Повышение по службе в «Люфтханзе»
20 июля 1928 года «Люфтханза» известила меня в письменной форме, что я начиная с 1 июля назначен на должность летного капитана. В то время было очень мало летных капитанов в гражданской авиации. Одно из требований заключалось в том, что кандидат должен иметь общий налет не менее 500 тысяч километров, из них не менее 20 тысяч километров нужно было налетать ночью. Кроме того, общий стаж в авиации – никак не менее восьми лет, и из них не менее пяти лет в гражданской авиации. В «Люфтханзе» работали лицензированные пилоты, пилоты первого класса и летные капитаны. Это было мое самое значительное повышение по службе в авиакомпании, и я испытываю по этому поводу чувство особой гордости вплоть до сегодняшнего дня. Тогда многие газеты по всему миру обратили внимание на это событие. Излишне говорить о том, что «Люфтханза» использовала его как повод для создания позитивного имиджа своего персонала.
С крылатыми пассажирами
Авиация развивалась немыслимыми темпами. Зловещее карканье ее недоброжелателей становилось все слабее и слабее. Даже те, кто продолжал по привычке ее сторониться, стали понимать, что она открывает большие возможности и их нельзя далее игнорировать. Но больше всего достигнутые успехи радовали нас. Между тем, мы перевозили все больше различных грузов. Открывавшиеся перспективы казались безграничными.
Стояла осень 1928 года. Неожиданно рано выпавший снег лишил многих перелетных птиц возможности преодолеть весьма трудный отрезок пути, проходивший над Альпами. Казалось, что многим тысячам этих крохотных существ был вынесен смертный приговор, но общество защиты животных забило тревогу и попросило «Люфтханзу» выделить коммерческий самолет для полетов в южном направлении. Через радио и газеты население проинформировали об этой акции. Во всех частях Баварии начали отлавливать птиц и передавать в «Люфтханзу» для того, чтобы перевезти их на юг. Первые самолеты примерно с двумя сотнями ласточек на борту отправились 28 сентября 1928 года из Мюнхена в Милан. Мужчины и женщины, которые с большой осторожностью отлавливали этих крохотных существ на сеновалах и скотных дворах, передавали их нам с просьбой, чтобы мы их не повредили при перевозке. Во время полета мы внимательно наблюдали за нашими маленькими пассажирами, нам было интересно, как они будут реагировать на столь необычную для них ситуацию.

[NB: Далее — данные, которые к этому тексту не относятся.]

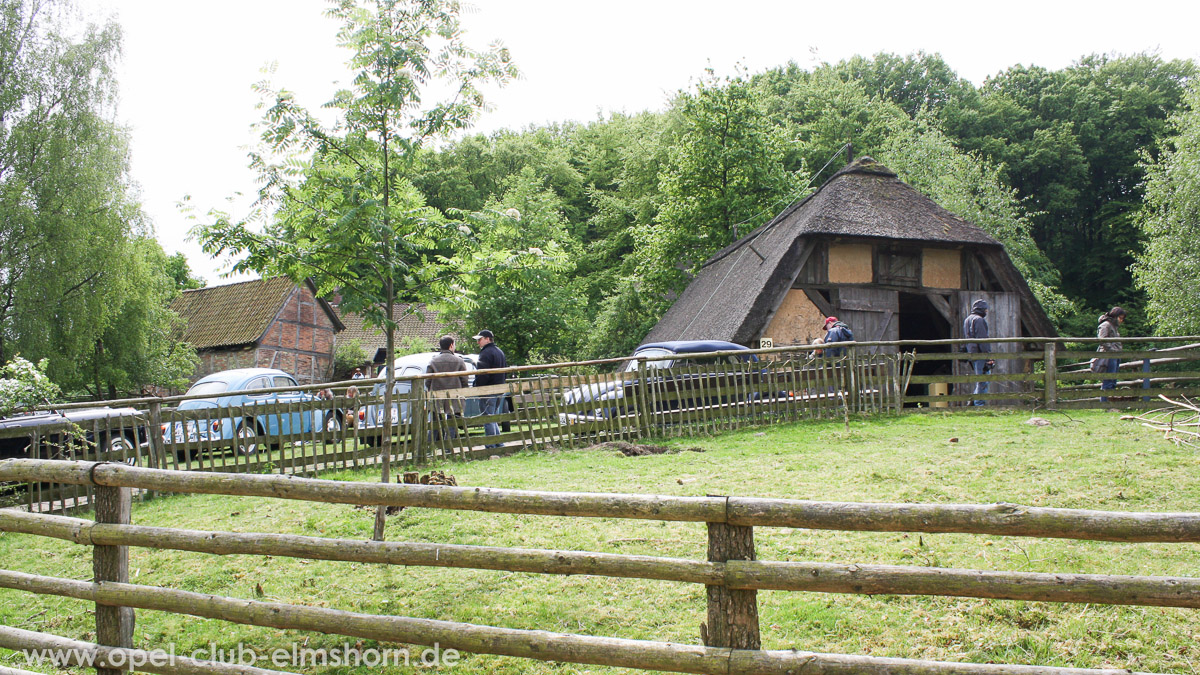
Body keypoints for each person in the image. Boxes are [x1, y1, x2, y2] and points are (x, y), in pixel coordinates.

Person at [427, 336, 469, 440]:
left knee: (435, 423)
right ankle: (448, 447)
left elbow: (427, 381)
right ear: (451, 345)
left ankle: (429, 447)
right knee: (452, 422)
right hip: (454, 397)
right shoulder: (459, 361)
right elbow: (464, 380)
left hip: (437, 397)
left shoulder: (433, 361)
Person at [472, 329, 507, 447]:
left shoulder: (485, 353)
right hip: (499, 389)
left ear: (487, 339)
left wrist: (478, 387)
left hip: (488, 390)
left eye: (480, 340)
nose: (478, 343)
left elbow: (482, 374)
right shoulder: (499, 352)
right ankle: (499, 444)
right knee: (493, 417)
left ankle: (491, 446)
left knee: (487, 418)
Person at [963, 299, 995, 406]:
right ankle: (979, 404)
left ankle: (972, 402)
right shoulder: (979, 320)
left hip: (972, 353)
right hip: (980, 354)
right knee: (983, 379)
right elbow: (982, 339)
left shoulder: (968, 319)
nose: (986, 311)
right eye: (985, 309)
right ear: (982, 309)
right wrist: (988, 356)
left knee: (980, 379)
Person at [1097, 306, 1127, 402]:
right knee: (1108, 380)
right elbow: (1102, 340)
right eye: (1120, 318)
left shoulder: (1113, 326)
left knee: (1113, 380)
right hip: (1109, 356)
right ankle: (1105, 402)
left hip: (1114, 355)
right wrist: (1112, 351)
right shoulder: (1106, 325)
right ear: (1115, 316)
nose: (1121, 320)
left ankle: (1109, 402)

В Мюнхене столбик термометра застыл на отметке плюс 8 °C. Ласточки находились в сонном состоянии, но уже через полчаса полета тепло в салоне самолета и разреженный воздух сделали свое дело. Маленькие птички принялись без умолку щебетать, как будто они хотели рассказать друг другу о своем спасении. Но когда мы поднялись на высоту 4 тысячи метров, они повели себя точно так же, как и большинство обычных пассажиров, – стали вялыми и малоподвижными. Следуя маршрутами своих перелетов, они редко поднимаются выше 2 тысяч метров. К сожалению, у нас не было кислородных масок для наших маленьких друзей. В районе озера Гарда мой радист заметил, что они опять начали громко щебетать. Он пошел посмотреть, отчего так оживились птички. Ничего особенного не заметил, не считая того, что мы опять летели на более низкой высоте. Нам казалось, что птицы поняли: операция по их спасению удалась. В Милане оказалось тепло и солнечно. После посадки мы поставили клетку на хвост самолета и открыли ее. Наши маленькие пассажиры довольно долго кружили над нами, приветствуемые своими братьями и сестрами, которые смогли самостоятельно добраться до Италии. Затем они озаботились поисками пищи. Подкрепившись, они продолжили свой путь далее на юг.
Далее последовал комический эпизод: когда появились таможенники, мы смогли им предъявить только пустые клетки. Но, узнав, в чем дело, они преисполнились симпатией и расположением к нам. В тот вечер я передал сообщение о результатах полета через мюнхенскую радиостанцию. В последующие дни доброжелатели доставили еще много ласточек. И старые, и молодые ехали даже издалека, чтобы помочь бедным существам. В общей сложности таким необычным способом мы перевезли на юг около трех тысяч ласточек.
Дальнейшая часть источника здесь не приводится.